Why is the distribution of p-values expected to be uniform under the null? Intuitively, this is clear, as under the null hypothesis there is no real effect so all values are equally likely to be observed. We can also verify this claim mathematically.
First, let’s consider the test statistic we get from hypothesis testing \(T\), where \(T\) is a continuous random variable. We can then define \(U = F_T(T)\), where \(F_T\) is the cumulative distribution function (CDF) of \(T\). Assuming that there exists \(u \in [0,1]\) such that \(u=F_T^{-1}(T)\), we can show that
\[ \begin{align} F_U(u) &= P_U(U \leq u) \\ &= P_U(F_T(T) \leq u) \\ &= P_T(T \leq F_T^{-1}(u)) \\ &= F_T(F_T^{-1}(u)) \\ &= u. \end{align} \]
This shows that \(U=F_T(T)\) is uniformly distributed1. Knowing that the CDF of test statistics are uniformly distributed, we can use a similar proof to show the same for the associated p-values.
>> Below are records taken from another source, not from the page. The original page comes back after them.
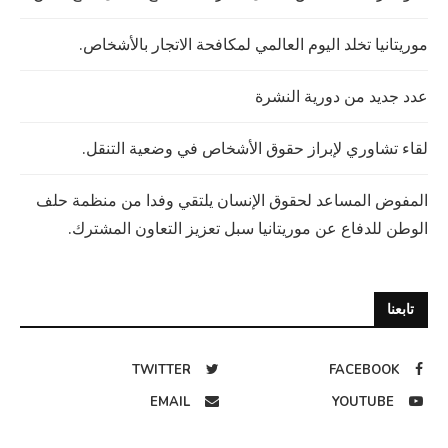
موريتانيا تخلد اليوم العالمي لمكافحة الاتجار بالأشخاص.
عدد جديد من دورية النشرة
لقاء تشاوري لإبراز حقوق الأشخاص في وضعية التنقل.
المفوض المساعد لحقوق الإنسان يلتقي وفدا من منظمة حلف
الوطن للدفاع عن موريتانيا سبل تعزيز التعاون المشترك.
تابعنا
TWITTER
FACEBOOK
EMAIL
YOUTUBE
Consider the random variable \(V\) representing the p-values. For the one-sided hypothesis test, the p-value is defined as \(P(T > t_{obs} | H_0)\) where \(H_0\) denotes the null hypothesis. We can rewrite the p-value in terms of the CDF of \(T\) because \(P(T > t_{obs} | H_0) = 1 - F_T(t_{obs}) = 1 - U\). Then,
\[ \begin{align} F_V(v) &= P_V(V \leq v)\\ &= P_U(1 - U \leq v)\\ &= P_U(U \geq 1-v)\\ &= 1-P_U(1-v)\\ &= 1-(1-v)\\ &= v, \end{align} \] which shows that \(V\) also follows a uniform distribution. Thus, p-values are uniformly distributed under the null hypothesis.